The Heart and Soul is back with the ‘Canes following the second surgery that wiped out much of his training camp, however, and has a pair of goals and an assist in four games with Carolina after playing only one preseason game. The 38-year-old is obviously back in a big way with Carolina, but he also deserves an assist for providing a little spark and inspiration to help get Ward’s 35-year-old skating legs churning again this summer.
“I started skating in June with Rod Brind’Amour and he’s the kind of guy that’s just piss and vinegar. That’s just the type of guy that he is and he just lives for hockey. So he got out there in April and I got out there in June and started skating with him. It’s weird,” said Ward, who played in his 700th NHL game against the Canadienslast Wednesday. ”I never had a mental need to play hockey, but Game 6 of last season also really helped propel me back out there [to skate with Rod.]
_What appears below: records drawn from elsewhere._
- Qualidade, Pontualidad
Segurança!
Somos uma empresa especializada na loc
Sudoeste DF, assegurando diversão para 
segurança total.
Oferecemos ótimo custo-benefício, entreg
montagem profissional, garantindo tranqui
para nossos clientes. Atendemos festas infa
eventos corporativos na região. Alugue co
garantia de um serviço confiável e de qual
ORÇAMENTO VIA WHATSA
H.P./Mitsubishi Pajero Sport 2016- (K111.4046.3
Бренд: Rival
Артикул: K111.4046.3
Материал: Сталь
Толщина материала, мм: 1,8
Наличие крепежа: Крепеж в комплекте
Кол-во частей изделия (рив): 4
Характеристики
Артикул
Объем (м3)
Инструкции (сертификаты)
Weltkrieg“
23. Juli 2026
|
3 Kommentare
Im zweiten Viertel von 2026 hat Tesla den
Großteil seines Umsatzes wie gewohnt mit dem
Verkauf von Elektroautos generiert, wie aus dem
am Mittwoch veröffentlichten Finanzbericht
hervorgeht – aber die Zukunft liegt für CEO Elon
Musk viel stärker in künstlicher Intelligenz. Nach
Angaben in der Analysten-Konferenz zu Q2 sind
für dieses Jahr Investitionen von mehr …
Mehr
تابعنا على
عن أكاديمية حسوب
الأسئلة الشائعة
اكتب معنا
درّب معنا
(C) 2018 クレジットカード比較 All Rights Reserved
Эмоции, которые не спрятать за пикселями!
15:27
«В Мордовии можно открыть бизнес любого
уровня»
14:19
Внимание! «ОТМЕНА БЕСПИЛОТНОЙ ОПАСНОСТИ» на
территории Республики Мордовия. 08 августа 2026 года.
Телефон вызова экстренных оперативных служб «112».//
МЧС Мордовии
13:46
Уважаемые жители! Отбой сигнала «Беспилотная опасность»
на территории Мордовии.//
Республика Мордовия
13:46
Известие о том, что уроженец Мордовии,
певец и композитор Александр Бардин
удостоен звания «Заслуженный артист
“I don’t know if it was anxiety or just excitement that got me out there skating again [so early.] But as an older guy that’s a good sign. Because when you start feeling like it’s tough to get the pads on, and I’ve gone through that before, that’s not good. It was rough when I was in New York and I came here in the second half. It was tough to get that mental switch going where you wanted to be out on the ice, but last year I wasn’t ready for [the season] to be done. That’s a good sign.”